As the first month of the new year draws to a close, there are good reasons to believe that the economy will be rekindled, restoring the high-tech industries to their former glory. New yet reduced budgets have been approved, lifestyle routines are falling back into place, and hopefully some of last year's tragic events can move off center stage. Yes, life goes on—new IPOs get issued, stock options become exercised, and new, better products undergo design.
The economy faces enormous challenges to get back on track. A smart choice for a strong economic stimulus would be infrastructure investment. Infrastructure, however, represents an expensive long-term investment that may not yield a positive cash flow for many years. In last year's tough business climate, many infrastructure improvements were pushed off, and many companies that invested in infrastructure reported that their short-term profits were nonexistent.
There are many opinions for which sector of the electronics industry would be the best choice of infrastructure investment. Although I don't have a crystal ball, my intuition leans toward communications. Investing in the communications infrastructure improves the ability to do business and opens up many new opportunities for personal enrichment, entertainment, and services.
Today's society depends on the ability to communicate via telephone, fax, e-mail, and video conferencing, so any disruption significantly affects the economy. We have already witnessed the negative economic effects and lost productivity that result whenever a software virus or worm propagates itself to many users.
Unquestionably, long-term investments must be made. We're now on the verge of so-called third-generation cell phones, but hardware development and deployment have been pushed off to extract every bit of profit from existing equipment. It's time to either commit to the new technology, or risk falling behind other countries in this market.
The Internet infrastructure also needs beefing up.

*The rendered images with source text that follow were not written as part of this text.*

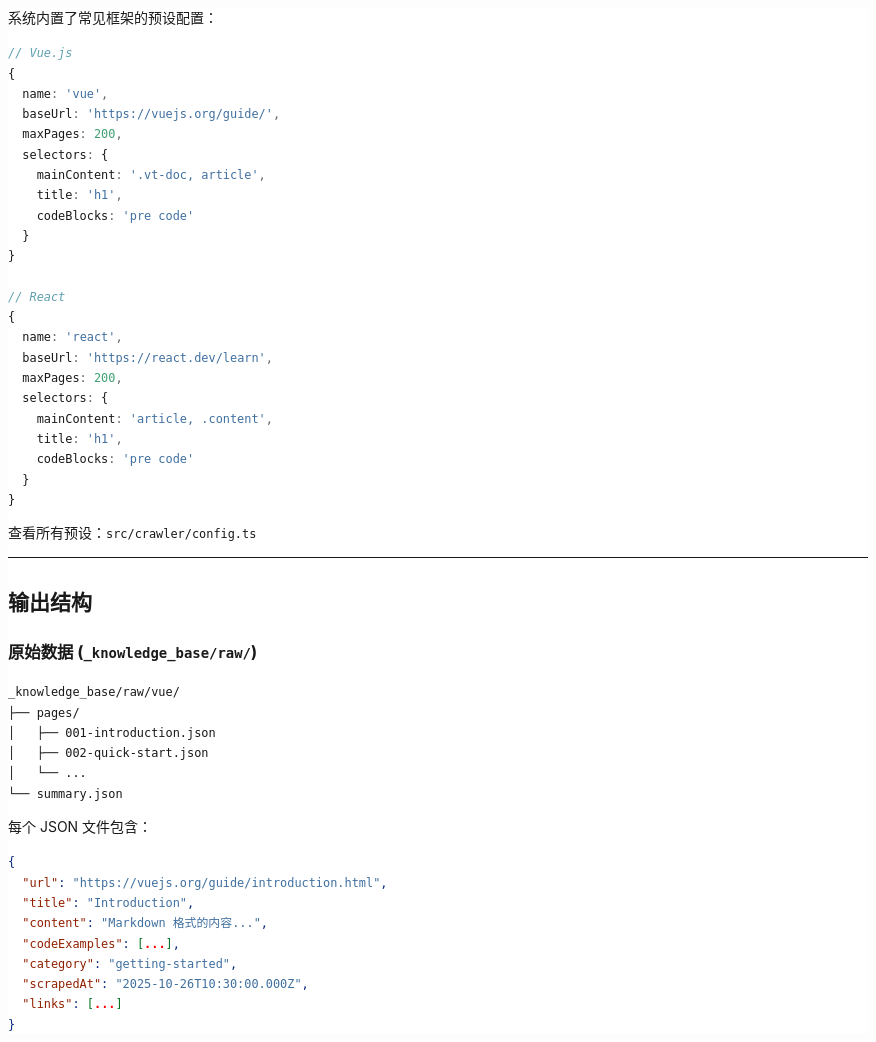 系统内置了常见框架的预设配置：

```typescript
// Vue.js
{
  name: 'vue',
  baseUrl: 'https://vuejs.org/guide/',
  maxPages: 200,
  selectors: {
    mainContent: '.vt-doc, article',
    title: 'h1',
    codeBlocks: 'pre code'
  }
}

// React
{
  name: 'react',
  baseUrl: 'https://react.dev/learn',
  maxPages: 200,
  selectors: {
    mainContent: 'article, .content',
    title: 'h1',
    codeBlocks: 'pre code'
  }
}
```

查看所有预设：`src/crawler/config.ts`

---

## 输出结构

### 原始数据 (`_knowledge_base/raw/`)

```
_knowledge_base/raw/vue/
├── pages/
│   ├── 001-introduction.json
│   ├── 002-quick-start.json
│   └── ...
└── summary.json
```

每个 JSON 文件包含：
```json
{
  "url": "https://vuejs.org/guide/introduction.html",
  "title": "Introduction",
  "content": "Markdown 格式的内容...",
  "codeExamples": [...],
  "category": "getting-started",
  "scrapedAt": "2025-10-26T10:30:00.000Z",
  "links": [...]
}
```
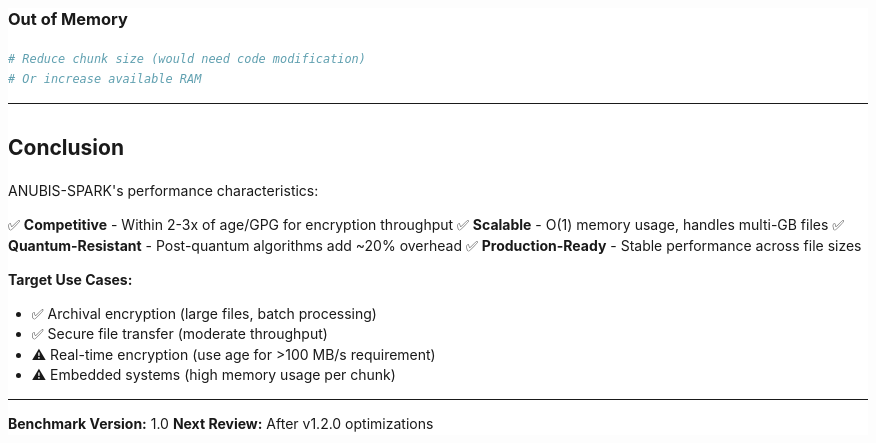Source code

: ### Out of Memory
```bash
# Reduce chunk size (would need code modification)
# Or increase available RAM
```

---

## Conclusion

ANUBIS-SPARK's performance characteristics:

✅ **Competitive** - Within 2-3x of age/GPG for encryption throughput
✅ **Scalable** - O(1) memory usage, handles multi-GB files
✅ **Quantum-Resistant** - Post-quantum algorithms add ~20% overhead
✅ **Production-Ready** - Stable performance across file sizes

**Target Use Cases:**
- ✅ Archival encryption (large files, batch processing)
- ✅ Secure file transfer (moderate throughput)
- ⚠️ Real-time encryption (use age for >100 MB/s requirement)
- ⚠️ Embedded systems (high memory usage per chunk)

---

**Benchmark Version:** 1.0
**Next Review:** After v1.2.0 optimizations
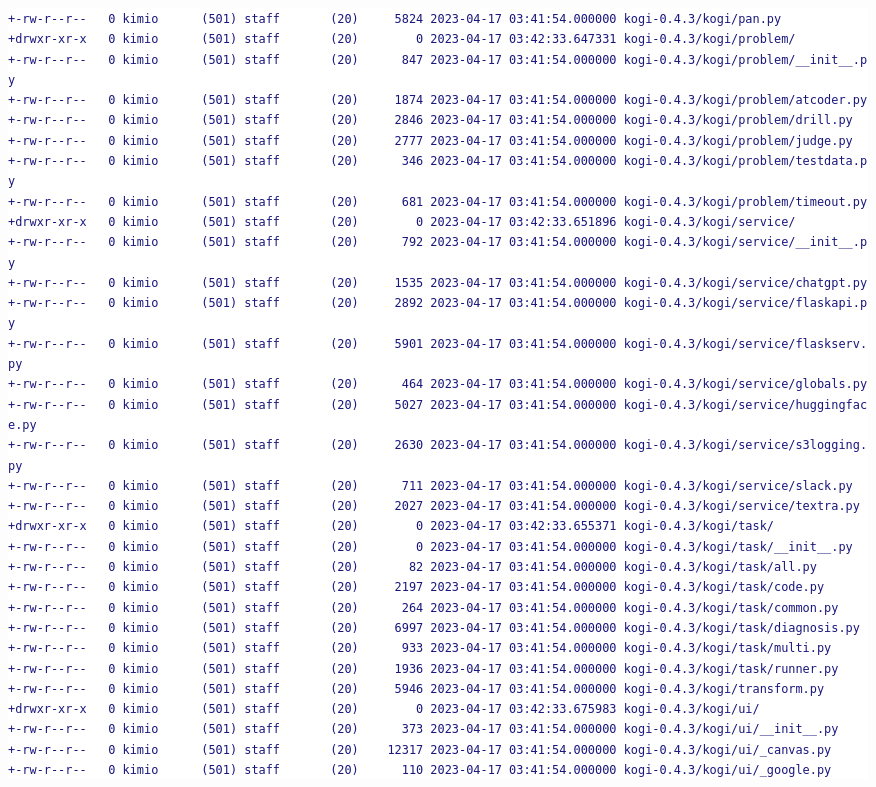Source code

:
 ```diff
+-rw-r--r--   0 kimio      (501) staff       (20)     5824 2023-04-17 03:41:54.000000 kogi-0.4.3/kogi/pan.py
+drwxr-xr-x   0 kimio      (501) staff       (20)        0 2023-04-17 03:42:33.647331 kogi-0.4.3/kogi/problem/
+-rw-r--r--   0 kimio      (501) staff       (20)      847 2023-04-17 03:41:54.000000 kogi-0.4.3/kogi/problem/__init__.py
+-rw-r--r--   0 kimio      (501) staff       (20)     1874 2023-04-17 03:41:54.000000 kogi-0.4.3/kogi/problem/atcoder.py
+-rw-r--r--   0 kimio      (501) staff       (20)     2846 2023-04-17 03:41:54.000000 kogi-0.4.3/kogi/problem/drill.py
+-rw-r--r--   0 kimio      (501) staff       (20)     2777 2023-04-17 03:41:54.000000 kogi-0.4.3/kogi/problem/judge.py
+-rw-r--r--   0 kimio      (501) staff       (20)      346 2023-04-17 03:41:54.000000 kogi-0.4.3/kogi/problem/testdata.py
+-rw-r--r--   0 kimio      (501) staff       (20)      681 2023-04-17 03:41:54.000000 kogi-0.4.3/kogi/problem/timeout.py
+drwxr-xr-x   0 kimio      (501) staff       (20)        0 2023-04-17 03:42:33.651896 kogi-0.4.3/kogi/service/
+-rw-r--r--   0 kimio      (501) staff       (20)      792 2023-04-17 03:41:54.000000 kogi-0.4.3/kogi/service/__init__.py
+-rw-r--r--   0 kimio      (501) staff       (20)     1535 2023-04-17 03:41:54.000000 kogi-0.4.3/kogi/service/chatgpt.py
+-rw-r--r--   0 kimio      (501) staff       (20)     2892 2023-04-17 03:41:54.000000 kogi-0.4.3/kogi/service/flaskapi.py
+-rw-r--r--   0 kimio      (501) staff       (20)     5901 2023-04-17 03:41:54.000000 kogi-0.4.3/kogi/service/flaskserv.py
+-rw-r--r--   0 kimio      (501) staff       (20)      464 2023-04-17 03:41:54.000000 kogi-0.4.3/kogi/service/globals.py
+-rw-r--r--   0 kimio      (501) staff       (20)     5027 2023-04-17 03:41:54.000000 kogi-0.4.3/kogi/service/huggingface.py
+-rw-r--r--   0 kimio      (501) staff       (20)     2630 2023-04-17 03:41:54.000000 kogi-0.4.3/kogi/service/s3logging.py
+-rw-r--r--   0 kimio      (501) staff       (20)      711 2023-04-17 03:41:54.000000 kogi-0.4.3/kogi/service/slack.py
+-rw-r--r--   0 kimio      (501) staff       (20)     2027 2023-04-17 03:41:54.000000 kogi-0.4.3/kogi/service/textra.py
+drwxr-xr-x   0 kimio      (501) staff       (20)        0 2023-04-17 03:42:33.655371 kogi-0.4.3/kogi/task/
+-rw-r--r--   0 kimio      (501) staff       (20)        0 2023-04-17 03:41:54.000000 kogi-0.4.3/kogi/task/__init__.py
+-rw-r--r--   0 kimio      (501) staff       (20)       82 2023-04-17 03:41:54.000000 kogi-0.4.3/kogi/task/all.py
+-rw-r--r--   0 kimio      (501) staff       (20)     2197 2023-04-17 03:41:54.000000 kogi-0.4.3/kogi/task/code.py
+-rw-r--r--   0 kimio      (501) staff       (20)      264 2023-04-17 03:41:54.000000 kogi-0.4.3/kogi/task/common.py
+-rw-r--r--   0 kimio      (501) staff       (20)     6997 2023-04-17 03:41:54.000000 kogi-0.4.3/kogi/task/diagnosis.py
+-rw-r--r--   0 kimio      (501) staff       (20)      933 2023-04-17 03:41:54.000000 kogi-0.4.3/kogi/task/multi.py
+-rw-r--r--   0 kimio      (501) staff       (20)     1936 2023-04-17 03:41:54.000000 kogi-0.4.3/kogi/task/runner.py
+-rw-r--r--   0 kimio      (501) staff       (20)     5946 2023-04-17 03:41:54.000000 kogi-0.4.3/kogi/transform.py
+drwxr-xr-x   0 kimio      (501) staff       (20)        0 2023-04-17 03:42:33.675983 kogi-0.4.3/kogi/ui/
+-rw-r--r--   0 kimio      (501) staff       (20)      373 2023-04-17 03:41:54.000000 kogi-0.4.3/kogi/ui/__init__.py
+-rw-r--r--   0 kimio      (501) staff       (20)    12317 2023-04-17 03:41:54.000000 kogi-0.4.3/kogi/ui/_canvas.py
+-rw-r--r--   0 kimio      (501) staff       (20)      110 2023-04-17 03:41:54.000000 kogi-0.4.3/kogi/ui/_google.py
```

Faster servers, higher-speed data transfers, improved connectivity—especially in the so-called last mile—and ubiquitous broadband connectivity should be the goals. Once these up-grades are in place, many services and value-added features can be sold to recover the investment.
When high-bandwidth connections are widely available, the Web will spring to life, plus many Web-based services and entertainment options can further spark the economy. Movies, music, video e-mail conferencing, telemedicine, and more will be at our fingertips. These capabilities will extend into other markets and boost the economy.
Low interest rates are a good start to reduce the cost of investing in infrastructure. But perhaps the government should become more involved in financing the infrastructure. How much more? Tell me the role you think government should play.